DEMOCRACIA ELEITORAL

As últimas semanas televisivas foram massivamente preenchidas com relatos das eleições norte americanas num esforço noticioso, porventura despropositado e ultrapassando mesmo em algumas ocasiões a informação sobre a pandemia.

Foram relatos em directo do palco das eleições, protagonizados por equipas de jornalistas peritos na matéria, com entrevistas, comentários e filmagens, a que não faltou aqui o respectivo complemento atestado por comentaristas diplomados.

Aconteceu que numa das estações televisivas privadas de referência foi entrevistado um, pelos vistos, especialista em democracia eleitoral estado unidense que teceu os maiores encómios e loas ao acto eleitoral em curso e ao tipo de democracia nas terras do «tio Sam», facto que deu origem ao estímulo para escrever este texto, começando por algumas questões, a colocar aos leitores: em que País perguntam ao mais alto magistrado da Nação se aceita o resultado das eleições; em que as decisões dos tribunais são contestadas pelo presidente em funções; em que o presidente pode ser eleito sem ter a maioria a nível nacional dos votos dos eleitores; em que  o presidente  em funções se atreve a afirmar, quando se candidata de novo, que só não vencerá se existir fraude eleitoral e apela à violência se não for reeleito; em que as eleições são precedidas de uma corrida aos bens essenciais por parte dos eleitores e os sectores do comércio e dos serviços entaipam portas e janelas como quem se prepara para a violência, isto num País em que boa parte da população possui armas?
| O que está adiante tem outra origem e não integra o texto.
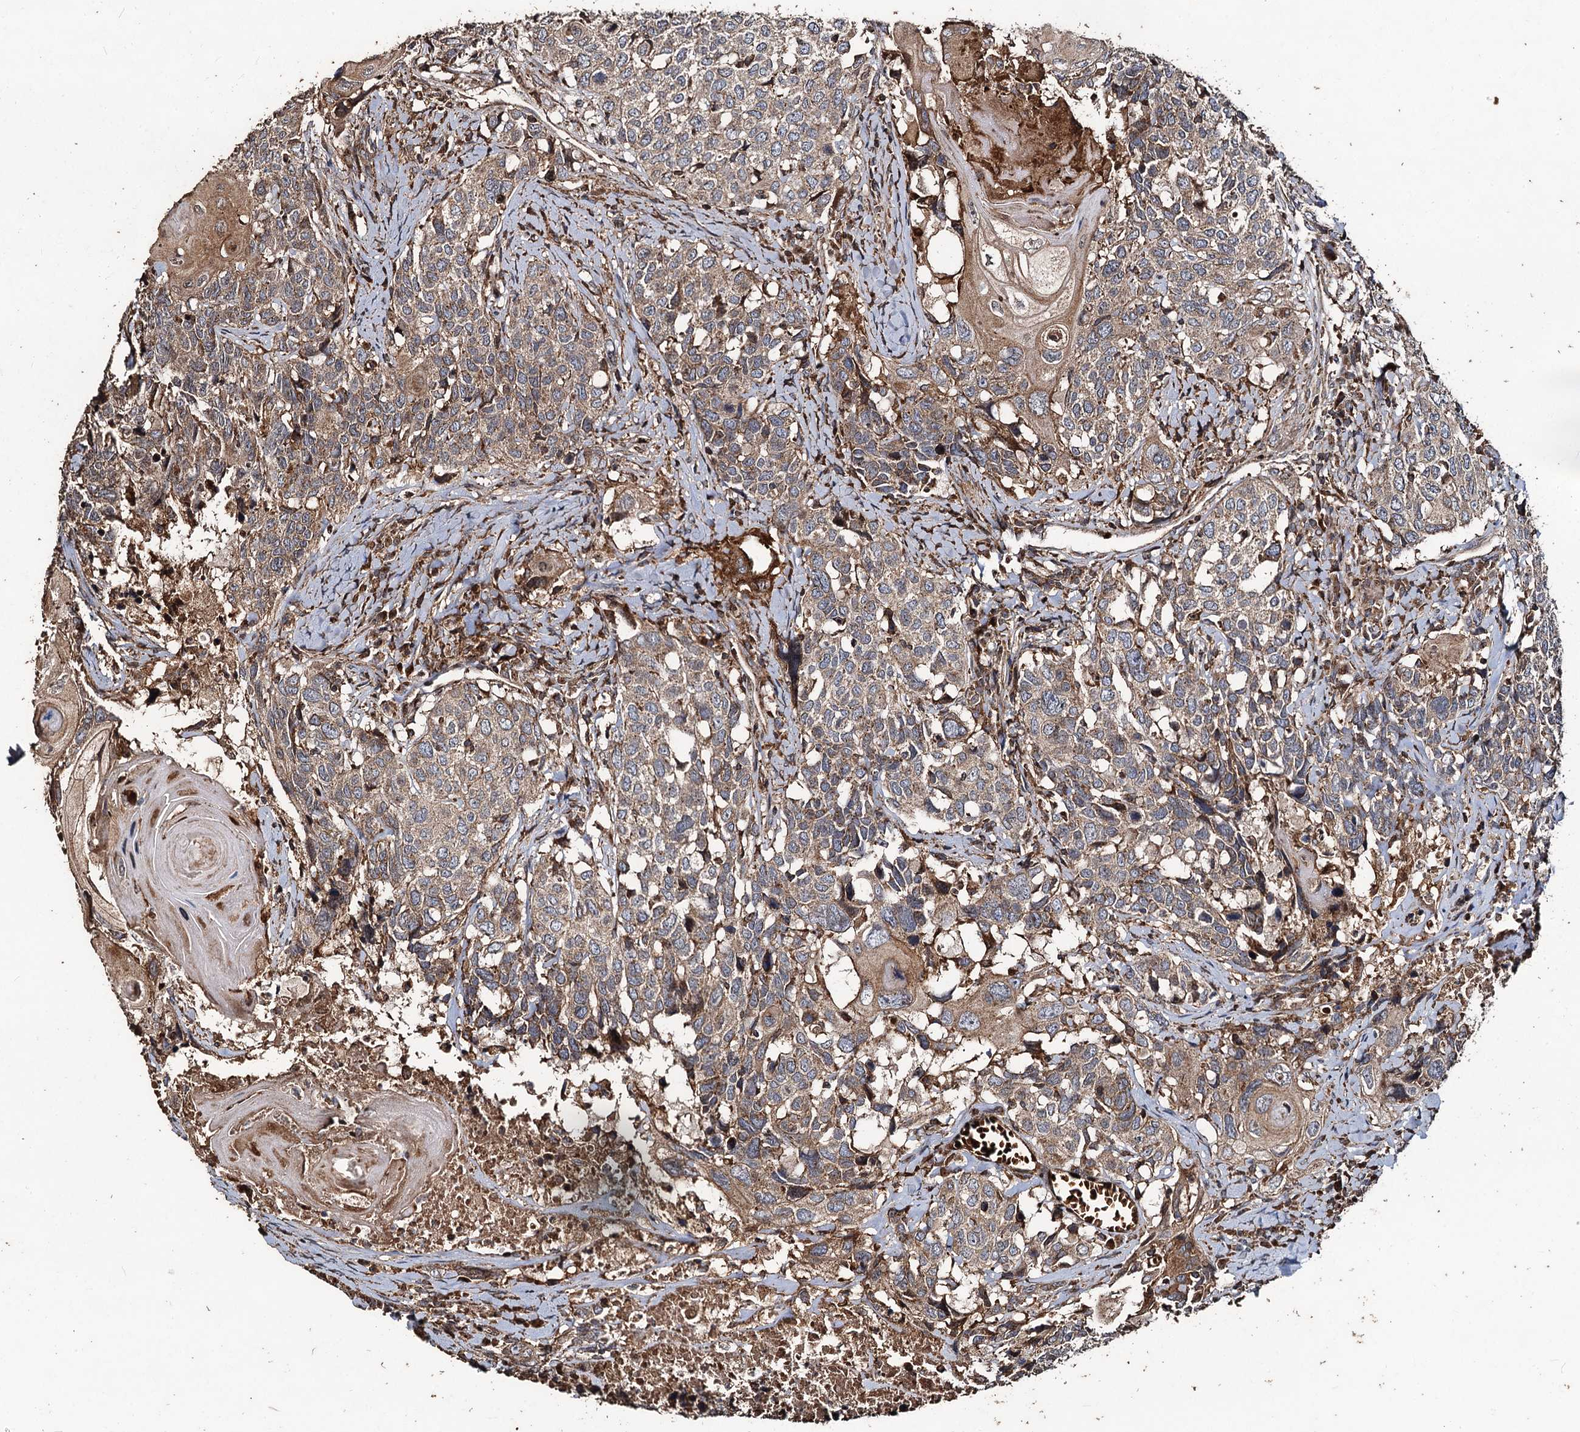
{"staining": {"intensity": "weak", "quantity": "25%-75%", "location": "cytoplasmic/membranous"}, "tissue": "head and neck cancer", "cell_type": "Tumor cells", "image_type": "cancer", "snomed": [{"axis": "morphology", "description": "Squamous cell carcinoma, NOS"}, {"axis": "topography", "description": "Head-Neck"}], "caption": "Human head and neck cancer (squamous cell carcinoma) stained for a protein (brown) reveals weak cytoplasmic/membranous positive staining in about 25%-75% of tumor cells.", "gene": "NOTCH2NLA", "patient": {"sex": "male", "age": 66}}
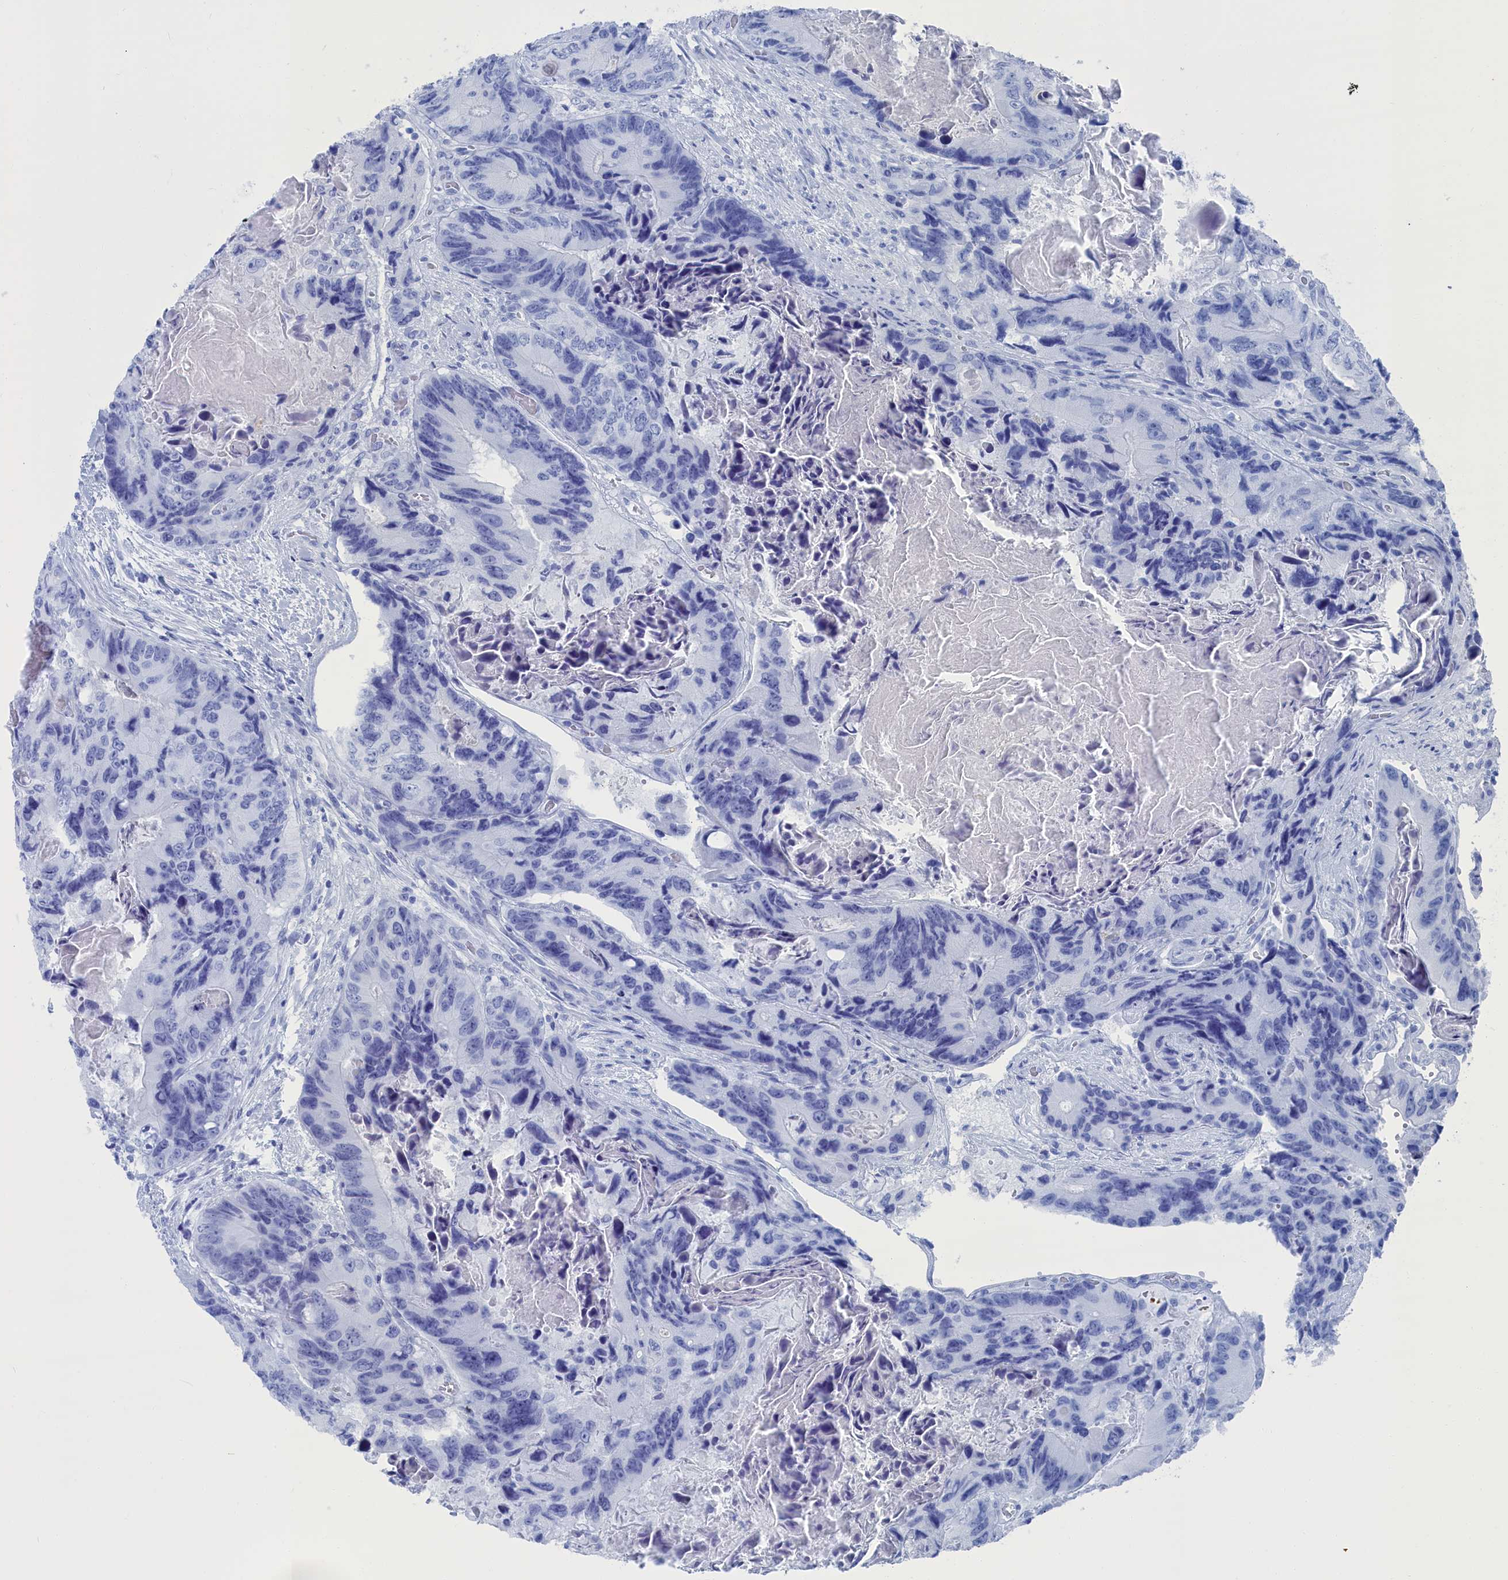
{"staining": {"intensity": "negative", "quantity": "none", "location": "none"}, "tissue": "colorectal cancer", "cell_type": "Tumor cells", "image_type": "cancer", "snomed": [{"axis": "morphology", "description": "Adenocarcinoma, NOS"}, {"axis": "topography", "description": "Colon"}], "caption": "Tumor cells are negative for brown protein staining in colorectal adenocarcinoma.", "gene": "CEND1", "patient": {"sex": "male", "age": 84}}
Convem aqui recordar que a maioria da população é classificada de pequenos eleitores a quem cabe eleger um grupo restrito, os grandes eleitores, que formam o colégio eleitoral que vai, esse sim, escolher o presidente e para o acto se revestir de maior democracia na maior parte dos estados funciona ainda o sistema «the winner takes it all», ou seja, o candidato com o maior número de votos leva os votos de todos os delegados desse estado.

É esta a democracia que se mostra ao mundo suspenso, esperando que sejam contados os votos e fazendo votos para que a eventual derrota de Trump seja tão expressiva que retire aos bandos da supremacia branca qualquer ideia de invadir as ruas, se Trump contestar os resultados e recusar sair da Casa Branca.

Para qualquer observador atento esta situação, não sendo nova, é preocupante, convocando-nos para a realidade nacional do continente às ilhas, mas também europeia, em que a ideologia fascista  entra nos parlamentos à custa de desencantos, muita demagogia, mas também pela mão daqueles que tendo como função cumprir e fazer cumprir a Constituição, cedem os valores que dizem defender pela obtenção do poder.

A eleição de Trump em 2016 já foi um reflexo da decadência dos Estados Unidos que a sua presidência acentuou se olharmos para o agravamento das dificuldades sociais,  pois grande parte da população da maior potência capitalista vive na pobreza, mesmo tendo um emprego, mas a classe dominante acumula riquezas obscenas, originando que as desigualdades atingem níveis sem precedentes desde há muitas décadas.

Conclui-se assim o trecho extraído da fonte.